Fast fashion: easy to buy, easier to throw away

The stylishly minded are advised to look in the mirror before leaving the house and remove one item. In the world of disposable fast fashion, it is likely to end up in a landfill site.

Last month, fashion representatives met at the UN Climate Conference to discuss waste reduction. The volume of garments created makes change difficult. A report from the US National Institute of Standards and Technology notes that fashion brands produce twice as much as they did 20 years ago. Much of that is comprised of cheap garments in the near $100bn fast fashion market.

About 50bn items of clothing are estimated to be thrown away within one year of production. Recycling is labour-intensive. Buttons and zips must be removed and fibres separated. It is far easier to use new plastics.
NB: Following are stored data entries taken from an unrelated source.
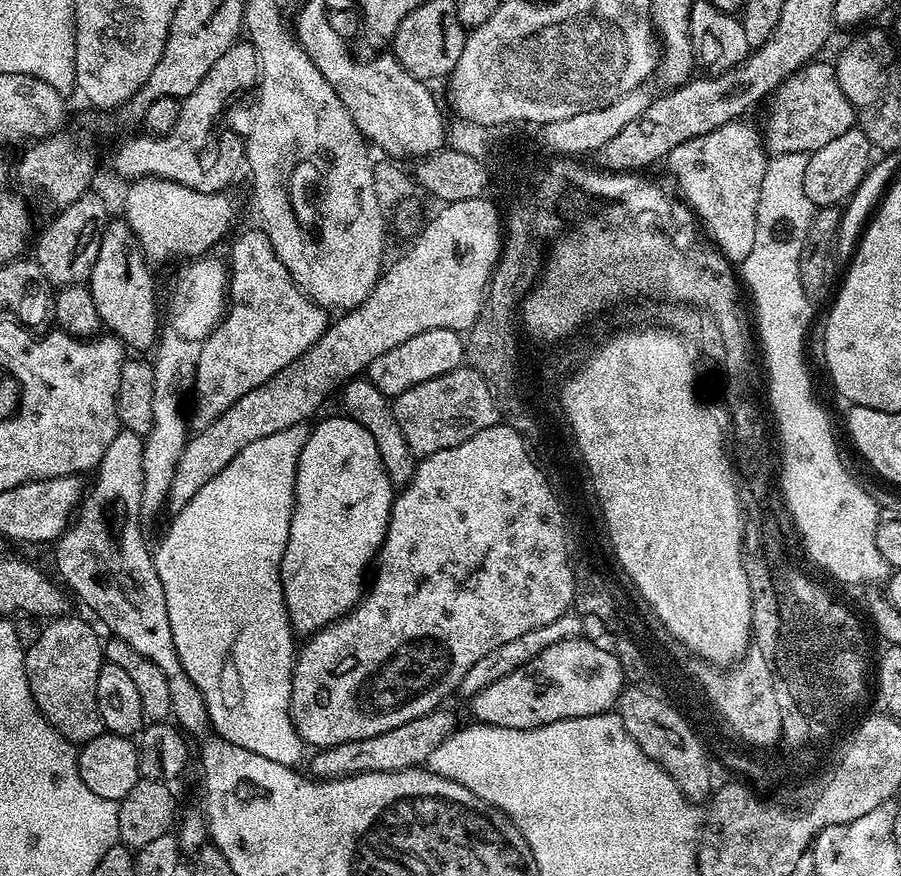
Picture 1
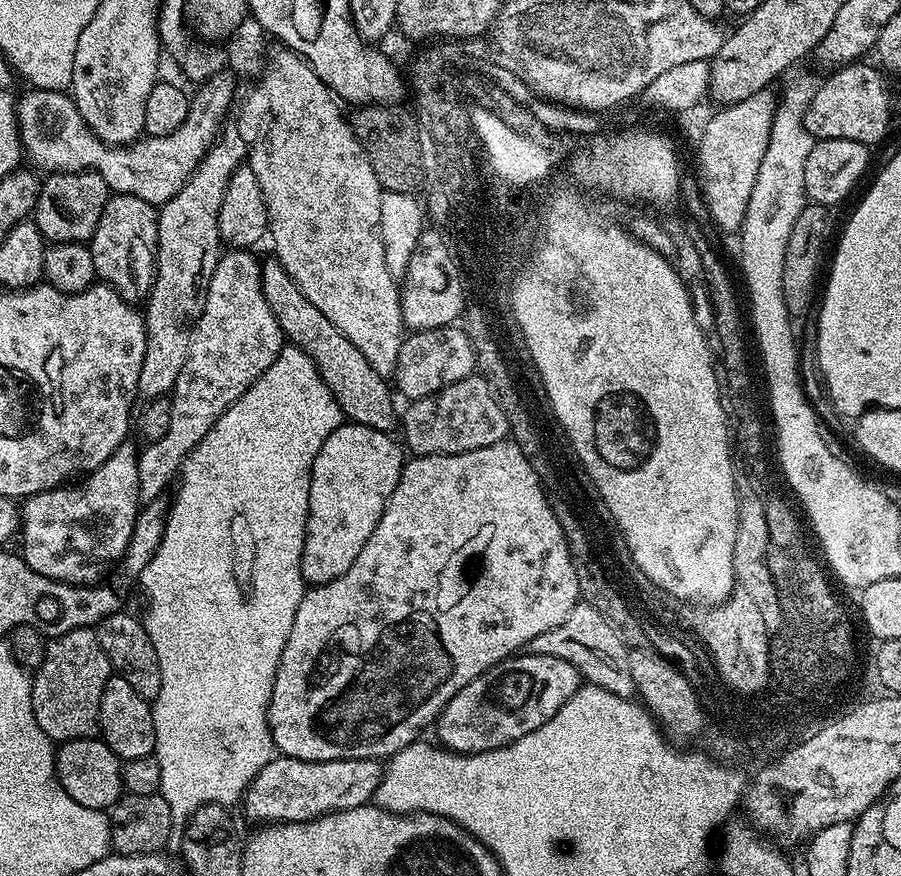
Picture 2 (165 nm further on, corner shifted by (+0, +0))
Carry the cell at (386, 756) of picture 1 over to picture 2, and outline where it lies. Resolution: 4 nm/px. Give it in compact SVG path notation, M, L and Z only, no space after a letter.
M273 756L271 762L248 785L243 797L244 812L260 826L301 824L331 812L341 812L369 803L384 776L385 765L378 760L331 760L306 762L298 758Z

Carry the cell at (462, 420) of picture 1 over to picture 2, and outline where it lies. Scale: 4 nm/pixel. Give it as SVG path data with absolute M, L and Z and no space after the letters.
M479 374L462 378L462 382L446 386L442 391L421 400L411 401L407 407L402 412L402 440L412 456L462 454L466 450L494 446L494 442L509 435L506 414L503 413L491 385Z

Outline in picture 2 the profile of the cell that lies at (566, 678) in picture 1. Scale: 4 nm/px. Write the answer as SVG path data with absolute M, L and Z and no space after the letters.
M517 654L486 670L481 676L462 686L462 690L458 690L454 698L450 698L448 705L434 721L435 739L448 751L460 752L463 756L505 748L507 744L518 742L518 738L526 738L526 734L538 730L538 726L546 726L546 722L550 722L550 718L554 718L554 714L558 714L558 710L566 706L581 683L580 671L570 666L570 662L562 662L562 658Z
Chart showing waste generated by the fashion industry by material from 1960 to 2018. Annual total has increased from 35mn tons to 136mn tons over than period. With Textiles having the highest compound annual growth rate at 4%

The result is vast piles of unwanted polyester. In the US, the volume of waste generated by textiles has grown almost 10-fold between 1960 and 2018 (the most recent year of complete data available), according to the Environmental Protection Agency. This is not simply the result of population growth. Per capita, textile waste has grown by more than 50 per cent.
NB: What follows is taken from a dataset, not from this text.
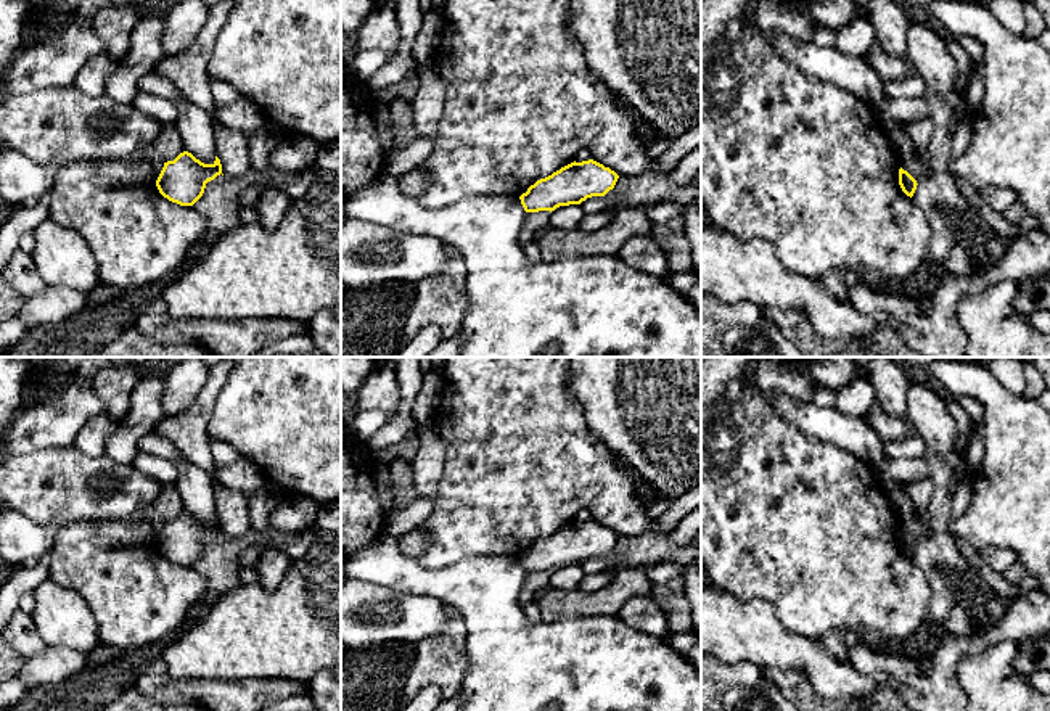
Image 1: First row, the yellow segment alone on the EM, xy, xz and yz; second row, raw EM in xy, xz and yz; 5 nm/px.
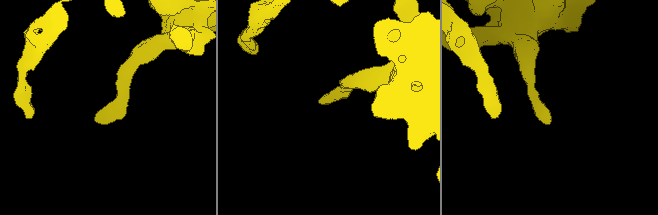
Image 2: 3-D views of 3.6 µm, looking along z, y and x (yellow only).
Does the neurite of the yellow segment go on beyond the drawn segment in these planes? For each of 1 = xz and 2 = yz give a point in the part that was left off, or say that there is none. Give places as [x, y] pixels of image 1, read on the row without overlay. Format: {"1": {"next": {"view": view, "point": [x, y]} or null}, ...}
{"1": {"next": null}, "2": {"next": null}}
Two-thirds of this will go to landfills, where it will sit for decades. Wool decomposes in a matter of months, putting nutrients back into the earth. Polyester is not biodegradable.

Fast fashion brands promise change. London-listed Boohoo boasts that it is using more recycled materials. Yet analysis of 10,000 fast fashion items by the Royal Society for Arts, Manufactures and Commerce last year found that the majority were still made from new plastics. Consumer spending restraints and rising labour costs suggest sustainability will not be a priority in 2023. McKinsey estimates that fashion sales could fall up to 2 per cent next year.

Industry solutions include lab-grown fibres. Reduced consumption would have a bigger impact. Instead of taking one item of clothing off before leaving the house, the solution is not to buy it in the first place.